═══ DATA EXCERPTS

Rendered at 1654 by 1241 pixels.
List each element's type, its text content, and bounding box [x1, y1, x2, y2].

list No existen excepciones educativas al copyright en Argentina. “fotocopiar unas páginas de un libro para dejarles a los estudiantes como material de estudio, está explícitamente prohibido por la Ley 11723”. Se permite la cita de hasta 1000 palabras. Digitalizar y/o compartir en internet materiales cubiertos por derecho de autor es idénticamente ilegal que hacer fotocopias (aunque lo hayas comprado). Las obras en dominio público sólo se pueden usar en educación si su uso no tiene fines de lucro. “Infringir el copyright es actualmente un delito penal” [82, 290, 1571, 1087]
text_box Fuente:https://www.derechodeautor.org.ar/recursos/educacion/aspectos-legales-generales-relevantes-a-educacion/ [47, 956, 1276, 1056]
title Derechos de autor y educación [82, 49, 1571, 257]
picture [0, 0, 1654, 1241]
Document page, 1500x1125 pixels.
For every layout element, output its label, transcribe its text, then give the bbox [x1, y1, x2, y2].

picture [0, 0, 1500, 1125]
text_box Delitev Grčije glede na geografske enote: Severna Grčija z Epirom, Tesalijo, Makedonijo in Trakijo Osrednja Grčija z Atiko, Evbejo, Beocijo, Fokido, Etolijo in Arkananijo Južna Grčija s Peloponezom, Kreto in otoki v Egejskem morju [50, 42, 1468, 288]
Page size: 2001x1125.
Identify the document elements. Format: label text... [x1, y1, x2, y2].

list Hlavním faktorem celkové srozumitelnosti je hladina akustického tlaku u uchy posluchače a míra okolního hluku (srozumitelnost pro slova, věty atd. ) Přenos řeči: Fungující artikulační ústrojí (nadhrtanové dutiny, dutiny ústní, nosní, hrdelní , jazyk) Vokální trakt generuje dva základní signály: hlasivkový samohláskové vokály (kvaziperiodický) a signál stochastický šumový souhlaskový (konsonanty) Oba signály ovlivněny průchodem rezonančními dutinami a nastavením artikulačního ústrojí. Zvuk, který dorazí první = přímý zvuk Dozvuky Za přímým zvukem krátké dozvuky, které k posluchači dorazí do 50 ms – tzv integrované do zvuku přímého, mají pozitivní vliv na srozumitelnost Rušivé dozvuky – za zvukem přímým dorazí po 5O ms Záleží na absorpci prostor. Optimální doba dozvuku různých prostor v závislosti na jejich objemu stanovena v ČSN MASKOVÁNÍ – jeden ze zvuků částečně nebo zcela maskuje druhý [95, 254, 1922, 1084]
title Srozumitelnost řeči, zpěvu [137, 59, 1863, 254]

══════

TASK INSTRUCTIONS
Copy out the lines from the one containing "Document page, 1500x1125 pixels." through the one containing "picture [0, 0, 1500, 1125]", with both of those lines included, exactly as they appear.

EXERCISE OUTPUT
Document page, 1500x1125 pixels.
For every layout element, output its label, transcribe its text, then give the bbox [x1, y1, x2, y2].

picture [0, 0, 1500, 1125]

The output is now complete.